Há um longo caminho ainda a fazer em matéria de igualdade de género

Assinalando o seu terceiro aniversário, o Acção Socialista Digital convidou a jornalista Maria Elisa para conduzir uma entrevista ao Secretário-geral do PS e primeiro-ministro, António Costa, que foi realizada em direto, na passada sexta-feira, na sede nacional do PS.
Há um longo caminho ainda a fazer em matéria de igualdade de género

Uma excelente e estimulante conversa, da qual publicamos hoje a primeira parte, onde as questões das desigualdades de género ainda persistentes na sociedade portuguesa, do emprego e das qualificações, do ensino e da justiça, foram temas em destaque.

A desigualdade é um tema que tem estado muito presente. E começaríamos pela desigualdade de género, lembrando o dia de ontem [8 de março, Dia Internacional da Mulher], em que almoçou com as mulheres do seu Executivo. A propósito, o senhor só tem três ministras e são 17 Ministros.

Manifestamente são poucas e, claramente, há um desequilíbrio grande. Tem a ver com fatores diversos, desde logo de um caminho que tem de se ir fazendo para aumentar o número de mulheres ativamente a participar na vida política. Já se fez, nos últimos 20 anos, desde que António Guterres introduziu a lei da paridade, um grande caminho. Hoje, pela primeira vez, quer na Assembleia da República, quer nas câmaras, quer no Parlamento Europeu, há uma representação superior a 33% de mulheres.

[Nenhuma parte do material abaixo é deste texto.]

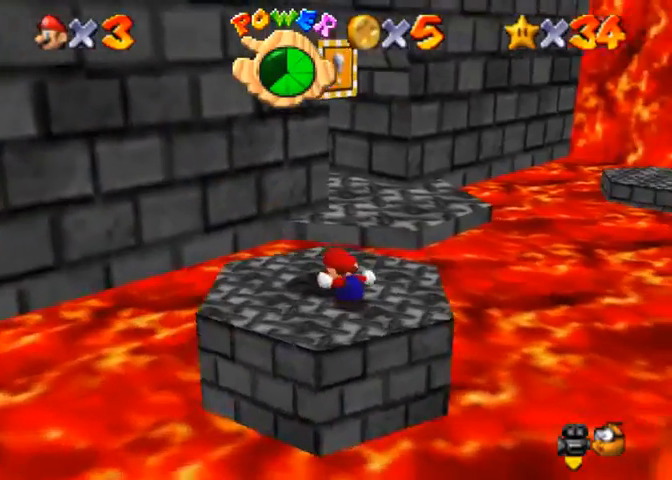
{"buttons": [], "left_stick": "center", "right_stick": "center", "events": [[267, "left_stick", "center"]]}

Não na associação nacional de municípios, onde o senhor também poderia ter indicado mais representantes femininos…

Bom, isso são os autarcas que escolhem. Pela primeira vez, há esse aumento de representação. Agora, há um longo caminho a fazer. E é por isso que ontem aprovamos, alias, duas propostas de lei, que espero que sejam bem sucedidas. Uma sobre a igualdade de género nos cargos superiores da administração publica e outra sobre uma elevação do nível de paridade, de 33 para 40%, na representação politica, designadamente na Assembleia. Mas também com a alteração de duas regras muito importantes, para que não haja uma subversão prática desse princípio: que na colocação dos diferentes géneros na lista é sempre necessário nos primeiros lugares haver uma alternância; em segundo lugar, a substituição de um deputado tem que ser feita por um deputado do mesmo género.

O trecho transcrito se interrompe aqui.